Não há motivos para colocar o vinho num pedestal. Isso é lavagem cerebral. Remova o álcool e aprecie o sagrado sumo da uva, manuseando-o com a mesma pompa e circunstância, e sorvendo-o numa linda taça de cristal.

Beber para se soltar

Há quem beba para se soltar, um pouco, muito, ou para soltar a franga de vez. É compreensível essa atitude dentro de uma cultura repressora como a nossa. Vivemos trancados em nós mesmos, segurando desejos e sentimentos constantemente. Algumas pessoas colocam em suas cabeças que precisam beber um pouco para conseguir conversar melhor. Ora, que enorme declaração de personalidade fraca! Comunicação social é o mínimo que todos nós deveríamos praticar, jamais precisando de uma bebida com álcool para isso. Aliás, toda vez que alguém vem falar comigo com aquele hálito-espanta-tubarão do vinho ou cerveja, eu já desconverso e me abstenho da frustração desse contato: ou meu interlocutor não entenderá minhas palavras, ou esquecerá boa parte do que eu falar. Isso se eu não testemunhar outros sintomas do álcool, tais como falar bobagens, ser inconveniente, ser teimoso, xingar, ofender e envergonhar alguém em público, envergonhar-se em público, paquerar invadindo o espaço vital da vítima, tirar a roupa para fazer um humilhante strip-tease, cair no chão deixando muita coisa à mostra, vomitar, etc.

Quem pratica o Método DeRose com identificação, conhece e vivencia a nossa filosofia comportamental desrepressora.
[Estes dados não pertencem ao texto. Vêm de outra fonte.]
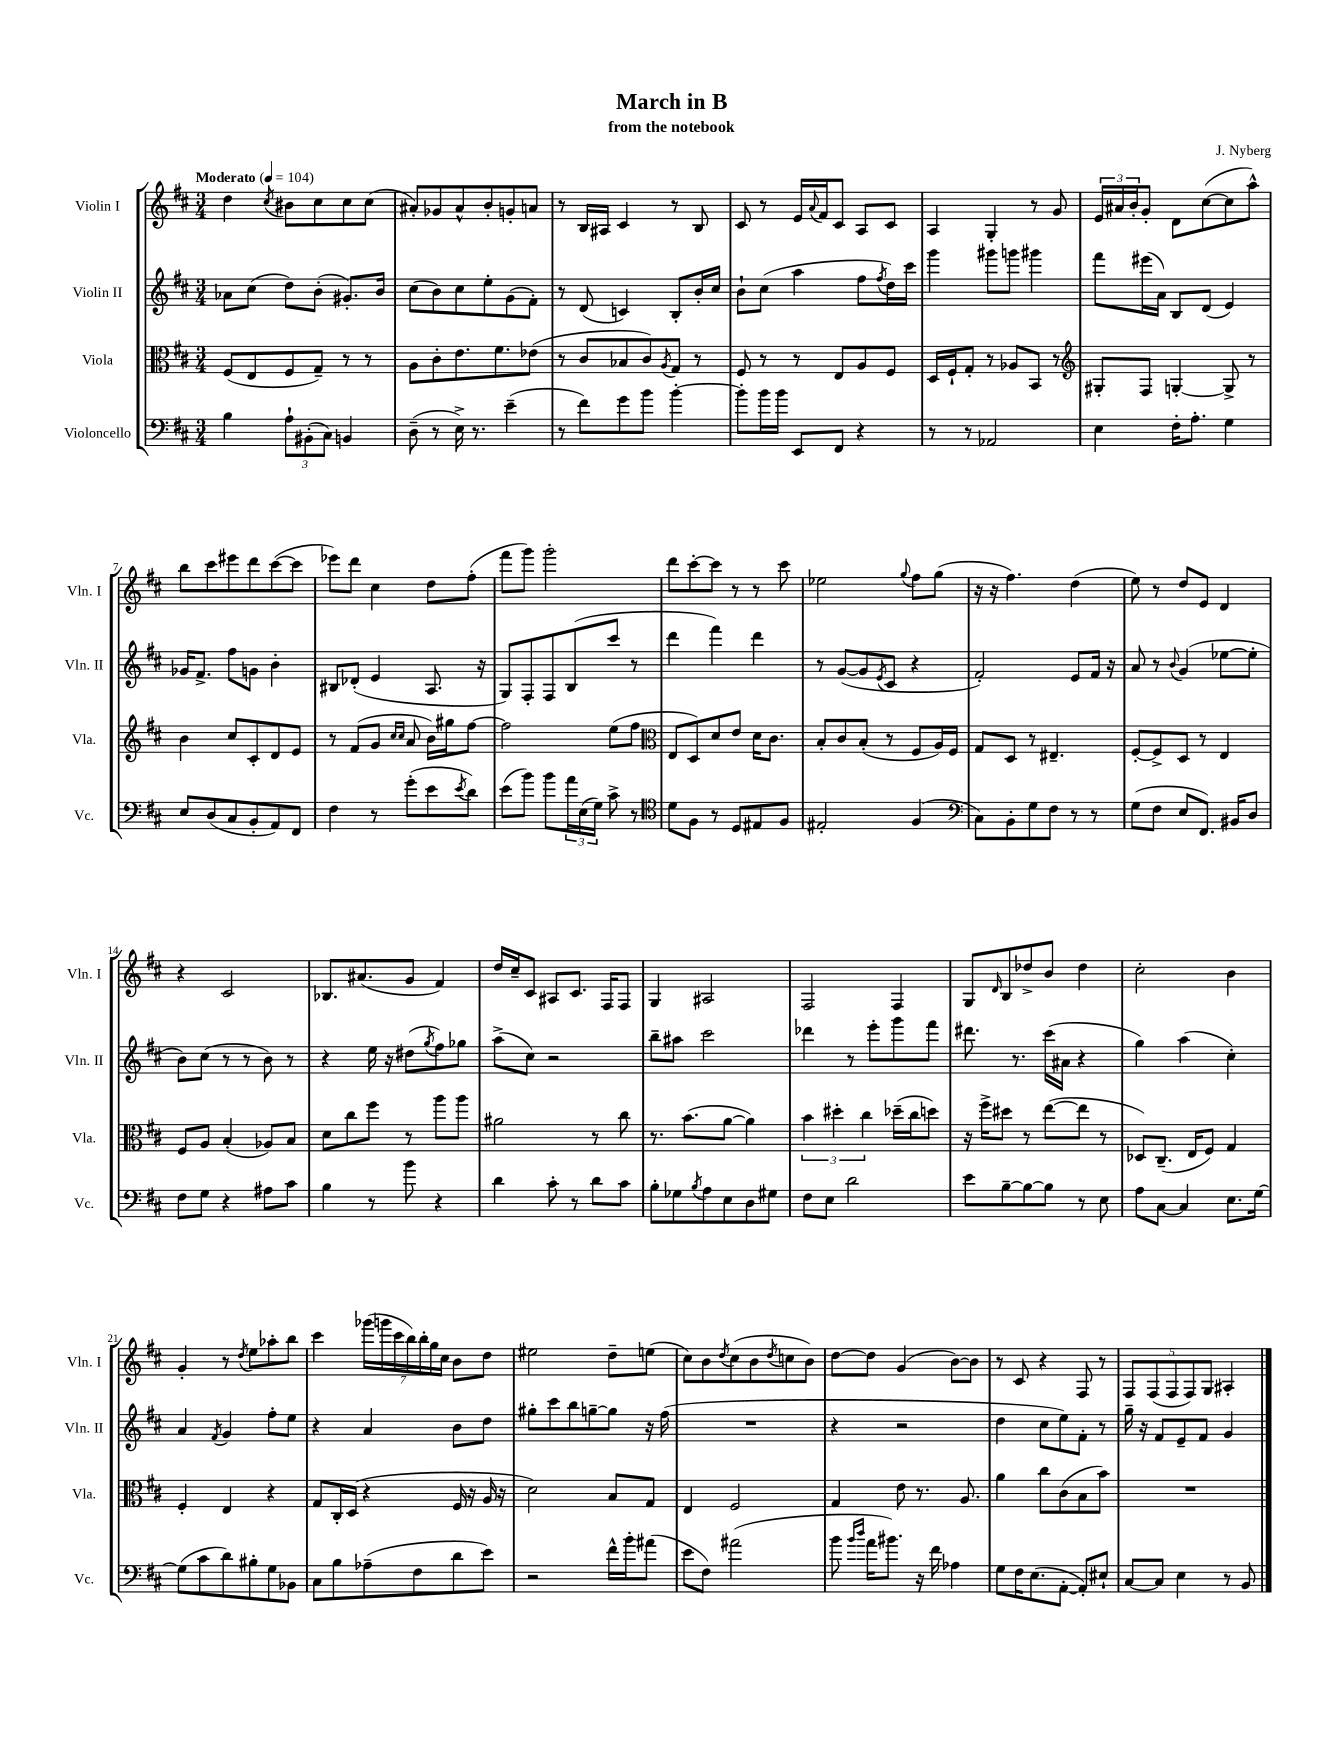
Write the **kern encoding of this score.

**kern	**kern	**kern	**kern
*staff4	*staff3	*staff2	*staff1
*clefF4	*clefC3	*clefG2	*clefG2
*k[f#c#]	*k[f#c#]	*k[f#c#]	*k[f#c#]
*M3/4	*M3/4	*M3/4	*M3/4
*MM104	*MM104	*MM104	*MM104
4B\	(8F#/L	8a-\L	4dd\
.	8E/	(8cc#\J	.
.	.	.	8qcc#/
12A`\L	8F#/	8dd\L)	8b#\L
(12BB#'\	.	.	.
.	8G~/J)	(8b'\J	8cc#\
12C#\J)	.	.	.
4BB/	8r	8.g#'/L)	8cc#\
.	8r	.	(8cc#\J
.	.	16b/Jk	.
=	=	=	=
(8D~\	8A\L	(8cc#\L	8a#'/L)
8r	8c#'\	8b\)	8g-/
16E^\)	8.e\	8cc#\	8a#^^/
8.r	.	.	.
.	.	8ee'\	8b'/
.	8.f#\	.	.
(4e~\	.	(8g\	8g'/
.	(8e-\J	8f#'\J)	8a/J
=	=	=	=
8r	8r	8r	8r
8f#\L)	8c#/L	(8d/	16B/LL
.	.	.	16A#/JJ
8g\	8B-/	4c/)	4c#/
8b\J	8c#/)	.	.
.	8qA/	.	.
[4b'\	8G/J	8B'/L	8r
.	8r	16b'/L	8B/
.	.	16cc#/JJ	.
=	=	=	=
8b'\]L	8F#/	8b`\L	8c#/
16b\L	8r	(8cc#\J	8r
16b\JJ	.	.	.
8EE/L	8r	4aa\	16e/LL
.	.	.	8qqa/
.	.	.	16f#/J
8FF#/J	8E/L	.	8c#/J
4r	8A/	8ff#\L	8A/L
.	.	8qff#/	.
.	8F#/J	16dd\L)	8c#/J
.	.	16ccc#\JJ	.
=	=	=	=
8r	16D/LL	4ggg\	4A/
.	16F#`/J	.	.
8r	8G'/J	.	.
2AA-/	8r	8ggg#\L	4G'/
.	8A-/L	8ggg\J	.
.	8BB/J	4ggg#\	8r
.	8r	.	8g/
=	=	=	=
*	*clefG2	*	*
4E\	8G#'/L	8fff#\L	24e/LL
.	.	.	24a#/
.	.	.	24b'/J
.	8F#/J	(16eee#\L	8g'/J
.	.	16a\JJ)	.
16F#'\LK	[4G'/	8B/L	8d\L
8.A'\J	.	.	.
.	.	(8d/J	([8cc#\
4G\	8G^/]	4e/)	8cc#\]
.	8r	.	8aa^^\J)
=	=	=	=
8E/L	4b\	16g-/LK	8bb\L
.	.	8.f#^/J	.
(8D/	.	.	8ccc#\
8C#/	8cc#/L	8ff#\L	8eee#\
8BB'/	8c#'/	8g\J	8ddd\
8AA/)	8d/	4b'\	([8ccc#\
8FF#/J	8e/J	.	8ccc#\]J
=	=	=	=
4F#\	8r	8B#/L	8eee-\L)
.	(8f#/L	(8d-'/J	8ddd\J
8r	8g/J	4e/	4cc#\
.	16qqcc#/LL	.	.
.	16qqcc#/JJ	.	.
(8g'\L	8a/	.	.
8e\	16b\LL)	8.A/	8dd\L
.	16gg#\J	.	.
8qe/	.	.	.
8d\J)	[8ff#\J	.	(8ff#'\J
.	.	16r	.
=	=	=	=
(8e\L	2ff#\]	8G/L)	8fff#\L
8b\J)	.	8F#'/	8ggg\J)
8b\L	.	8F#/	2ggg'\
24a\L	.	(8B/	.
(24E\	.	.	.
24G\JJ)	.	.	.
8c#^\	(8ee\L	8ccc#/J	.
8r	8ff#\J	8r	.
=	=	=	=
*clefC4	*clefC3	*	*
8d\L	8E/L	4ddd\	8ddd\L
8F#\J	8D/)	.	[8ccc#'\
8r	8d/	4fff#\)	8ccc#\]J
8D/L	8e/J	.	8r
8E#/	16d\LK	4ddd\	8r
.	8.c#\J	.	.
8F#/J	.	.	8ccc#\
=	=	=	=
2E#'/	8B'/L	8r	2ee-\
.	8c#/	([8g/L	.
.	(8B'/J	8g/]	.
.	.	8qe/	.
.	8r	8c#/J	.
.	.	.	8qqgg/
(4F#/	8F#/L	4r	8ff#\L
.	16A/L)	.	(8gg\J
.	16F#/JJ	.	.
=	=	=	=
*clefF4	*	*	*
8C#\L)	8G/L	2f#'/)	16r
.	.	.	16r
8BB'\	8D/J	.	4.ff#\)
8G\	8r	.	.
8F#\J	4.E#~/	.	.
8r	.	8e/L	(4dd\
8r	.	16f#/Jk	.
.	.	16r	.
=	=	=	=
(8G\L	[8F#'/L	8a/	8ee\)
8F#\J	8F#^/]	8r	8r
.	.	8qqb/	.
8E/L	8D/J	(4g/	8dd/L
8.FF#/J)	8r	.	8e/J
.	4E/	[8ee-\L	4d/
16BB#/LK	.	.	.
8D/J	.	8ee-'\]J	.
=	=	=	=
8F#\L	8F#/L	8b\L)	4r
8G\J	8A/J	(8cc#\J	.
4r	(4B'/	8r	2c#/
.	.	8r	.
8A#\L	8A-/L)	8b\)	.
8c#\J	8B/J	8r	.
=	=	=	=
4B\	8d\L	4r	8.B-/L
.	8cc#\	.	.
.	.	.	(8.a#/
8r	8ff#\J	16ee\	.
.	.	16r	.
8b\	8r	(8dd#\L	8g/J
.	.	8qgg/	.
4r	8aa\L	8ff#\)	4f#/)
.	8aa\J	8gg-\J	.
=	=	=	=
4d\	2a#\	(8aa^\L	16dd/LL
.	.	.	16cc#~/J
.	.	8cc#\J)	8c#/J
8c#'\	.	2r	8A#/L
8r	.	.	8.c#/J
8d\L	8r	.	.
.	.	.	16F#/LK
8c#\J	8cc#\	.	8F#/J
=	=	=	=
8B'\L	8.r	8bb~\L	4G/
8G-\	.	8aa#\J	.
.	(8.b\L	.	.
8qB/	.	.	.
8A\	.	2ccc#\	2A#/
8E\	[8a\J	.	.
8D\	4a\])	.	.
8G#\J	.	.	.
=	=	=	=
8F#\L	6b\	4ddd-\	2F#/
8E\J	.	.	.
.	6dd#'\	.	.
2d\	.	8r	.
.	6cc#\	.	.
.	.	8eee'\L	.
.	(16dd-~\LL	8ggg\	4F#/
.	16cc#\J	.	.
.	8dd\J)	8fff#\J	.
=	=	=	=
8e\L	16r	8.ddd#\	8G/L
.	16ff#^\LK	.	.
.	.	.	16qqd/
[8B~\	8dd#\J	.	8B/
.	.	8.r	.
8B\_	8r	.	8dd-^/
8B\]J	([8ee\L	(16ccc#\LL	8b/J
.	.	16a#\JJ	.
8r	8ee\]J	4r	4dd-\
8E\	8r	.	.
=	=	=	=
8A\L	8D-/L)	4gg\)	2cc#'\
[8C#\J	(8.C#~/J	.	.
4C#/]	.	(4aa\	.
.	16E/LK	.	.
.	8F#/J)	.	.
8.E\L	4G/	4cc#'\)	4b\
[16G\Jk	.	.	.
=	=	=	=
(8G\]L	4F#'/	4a/	4g'/
8c#\	.	.	.
.	.	8qf#/	.
8d\)	4E/	4g/	8r
.	.	.	8qdd/
8B#'\	.	.	8ee\L
8G\	4r	8ff#'\L	8aa-'\
8BB-\J	.	8ee\J	8bb\J
=	=	=	=
8C#\L	8G/L	4r	4ccc#\
8B\	16C#'/L	.	.
.	(16D/JJ	.	.
(8A-~\	4r	4a/	(28ggg-\LL
.	.	.	28ggg\
.	.	.	28ccc#\
.	.	.	28bb\)
8F#\	.	.	.
.	.	.	28bb'\
.	.	.	28gg\
.	.	.	28cc#\JJ
8d\	16F#/	8b\L	8b\L
.	16r	.	.
8e\J)	16A/	8dd\J	8dd\J
.	16r	.	.
=	=	=	=
2r	2d\)	8gg#'\L	2ee#\
.	.	8ccc#\	.
.	.	8bb\	.
.	.	[8gg~\	.
16f#^^\LL	8B/L	8gg\]J	8dd~\L
16b'\J	.	.	.
(8a#\J	8G/J	16r	(8ee\J
.	.	(16ff#\	.
=	=	=	=
8e\L	4E/	2.r	8cc#\L)
8F#\J)	.	.	8b\
.	.	.	8qdd/
(2a#\	2F#/	.	(8cc#\
.	.	.	8b\
.	.	.	8qdd/
.	.	.	8cc\
.	.	.	8b\J)
=	=	=	=
8b\	4G/	4r	[8dd\L
16qqb/LL	.	.	.
16qqdd/JJ	.	.	.
16a\LK	.	.	8dd\]J
8.b#\J)	.	.	.
.	8e\	2r	(4g/
16r	8.r	.	.
16f#\	.	.	.
4A-\	.	.	[8b\L)
.	8.A/	.	.
.	.	.	8b\]J
=	=	=	=
8G\L	4a\	4dd\	8r
16F#\K	.	.	8c#/
(8.E\	.	.	.
.	8cc#\L	8cc#\L	4r
[8AA'\J	(8c#\	8ee\)	.
8AA'/]L)	8B\	8f#'\J	8F#/
8E#`/J	8b\J)	8r	8r
=	=	=	=
[8C#/L	2.r	16gg~\	10F#/L
.	.	16r	.
.	.	.	(10F#/
8C#/]J	.	8f#/L	.
.	.	.	10F#/
4E\	.	8e~/	.
.	.	.	10F#/)
.	.	8f#/J	.
.	.	.	10G/J
8r	.	4g/	4A#'/
8BB/	.	.	.
==	==	==	==
*-	*-	*-	*-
Assim, solta-se sem precisar de substâncias para isso, sejam elas lícitas ou não. O praticante aprende a ser mais carinhoso e extrovertido em sã consciência. Ora, a expansão da consciência é a meta do Yôga, e cada gota de álcool é um pequeno passo rumo à inconsciência. Quem leva o Yôga a sério, quer exatamente o oposto dessa redução da lucidez, evitando também qualquer substância nociva ao seu organismo e prejudicial ao bom funcionamento de seu cérebro. O praticante do Método DeRose sabe que o importante na vida é ser feliz, e põe isso em prática muito bem. Poucas pessoas sabem, contudo, que essa felicidade é viável sem ter que prejudicar o corpo e sem ter que ser um maria-vai-com-as-outras nas rodas de conversa com álcool.

Extroversão e carinho com consciência é uma felicidade viável

Extroversão e carinho sem uma gota de álcool é uma felicidade viável.

Desrepressão consciente é o caminho para trazer o Paraíso à Terra. Foto de um Fest-Yôga.

Foto de um DeRose Festival repleto de gente bonita, alegre, de cara saudavelmente limpa.

Além do mais, preciso confessar, nas festas de público diversificado em que compareço, geralmente acham que eu sou quem mais bebeu, e alguns não acreditam que eu esteja de cara limpa. Abaixo, um belo registro feito numa festa de aniversário da minha querida amiga Paula Moreira.

Contemplando a virtuosa dança estão meus amigos Francisco Lima, de tenista, e Pedro Largacha, de lutador de Kung-Fu.

Contemplando a virtuosa dança estão meus amigos Francisco Lima, de tenista, e Pedro Largacha, de lutador de Kung-Fu. A Paulinha está de princesa e eu de Rambo Serelepe. "Enche o copo de Guaraná, garçom!!!"